EXERCISE OBJECTIVE: Reproduce word for word the passage of the baseball game recap below that starts with the words "Matsumoto got away" and ends with the words "off the board.".

EXCERPT:
○ ○ ○ ○ ○
Tag Archives: Takeya Nakamura

NPB 2020 7-18 games and news

Lions hold off Eagles in home run derby

Sixth-inning home runs by Hotaka Yamakawa and Takeya Nakamura lifted the Seibu Lions to a 4-3 win over the Rakuten Eagles on Saturday afternoon.

In a matchup between two pitchers who depend on mixing their pitches and changing speeds, Eagles lefty Takahiro Shiomi (1-3) got away with his early location issues in a 1-2-3 first inning, but Lions starter Wataru Matsumoto (1-2) didn’t.

The Lions’ right-hander surrendered two first-inning home runs, and the Lions trailing 3-0 for the first five innings didn’t catch up until too many pitches in the middle of the strike zone caught up with Shiomi.

Eigoro Mogi got the Pacific League leaders off to a solid start at Sendai’s Rakuten Seimei Park Miyagi.

The leadoff man reached the seats on a 2-0 fastball in the heart of the zone. With one out, Jabari Blash singled off a 3-2 cutter that missed up. Matsumoto popped up the toughest hitter in the Eagles lineup, Hideto Asamura, but Hiroaki Shimauchi got a mistake and didn’t miss.

Matsumoto’s first-pitch, an 87 mph fastball in the heart of the zone, was running away from Shimauchi, but the left-handed hitter got all of it and drove it into the right field stands for a 3-0 lead.

Matsumoto got away with another bad miss in the middle of the zone to Stefen Romero, who grounded out to end the inning.

Shiomi who looked to have conquered his poor location at the end of the first, went back to making dangerous mistakes in the second but again got away with murder. With one out and Tomoya Mori on second from a double. The lefty hung a 2-0 curve in the heart of the zone that Takumi Kuriyama watched for a strike before having a word with himself for the missed opportunity. Kuriyama walked but Shiomi threw three good pitches to Cory Spangenberg to keep the Lions off the board.

The Eagles got a beachhead on the bases in the third with a gritty leadoff walk from Daichi Suzuki, but Matsumoto got out of the inning when Hideto Asamura grounded a tough pitch up the middle to second baseman Shuta Tonosaki, who started a nifty double play with a flip to shortstop Sosuke Genda.

The double play combo set the table for the Lions in the sixth with back-to-back groundball singles.

Genda opened by smacking a high first-pitch splitter between first and second for a single. Tonosaki, who’d made two outs seeing nothing but the lefty’s splitters, fouled off two good ones and took one in the dirt to run the count 2-2. Shiomi switched to inside fastballs and eventually throw one down the middle. Tonosaki didn’t put a good swing on it but a good bounce got it through the infield.
○ ○ ○ ○ ○
DATA SECTION:
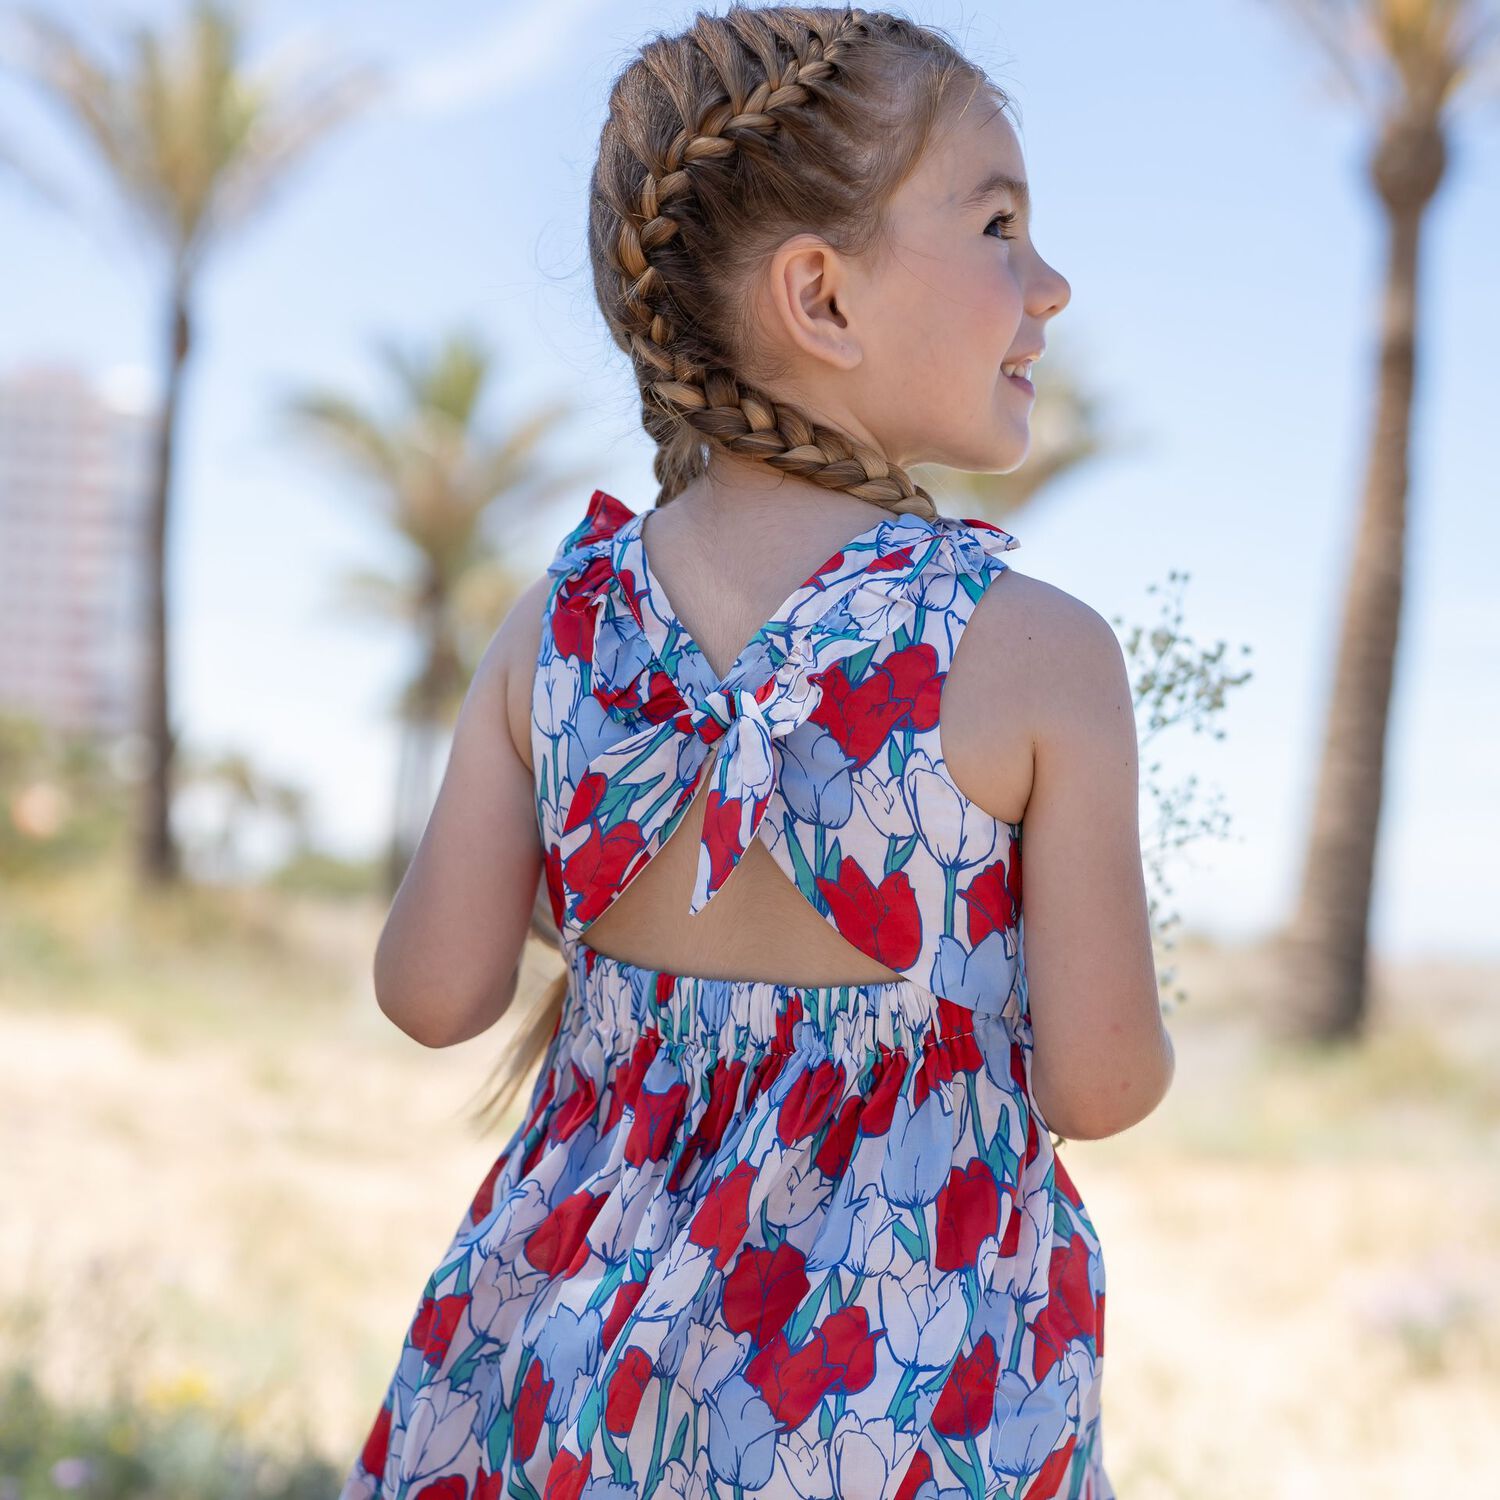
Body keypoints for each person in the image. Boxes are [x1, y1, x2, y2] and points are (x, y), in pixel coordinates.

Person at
○ ○ ○ ○ ○
SOLUTION FOR THIS TASK:
Matsumoto got away with another bad miss in the middle of the zone to Stefen Romero, who grounded out to end the inning.

Shiomi who looked to have conquered his poor location at the end of the first, went back to making dangerous mistakes in the second but again got away with murder. With one out and Tomoya Mori on second from a double. The lefty hung a 2-0 curve in the heart of the zone that Takumi Kuriyama watched for a strike before having a word with himself for the missed opportunity. Kuriyama walked but Shiomi threw three good pitches to Cory Spangenberg to keep the Lions off the board.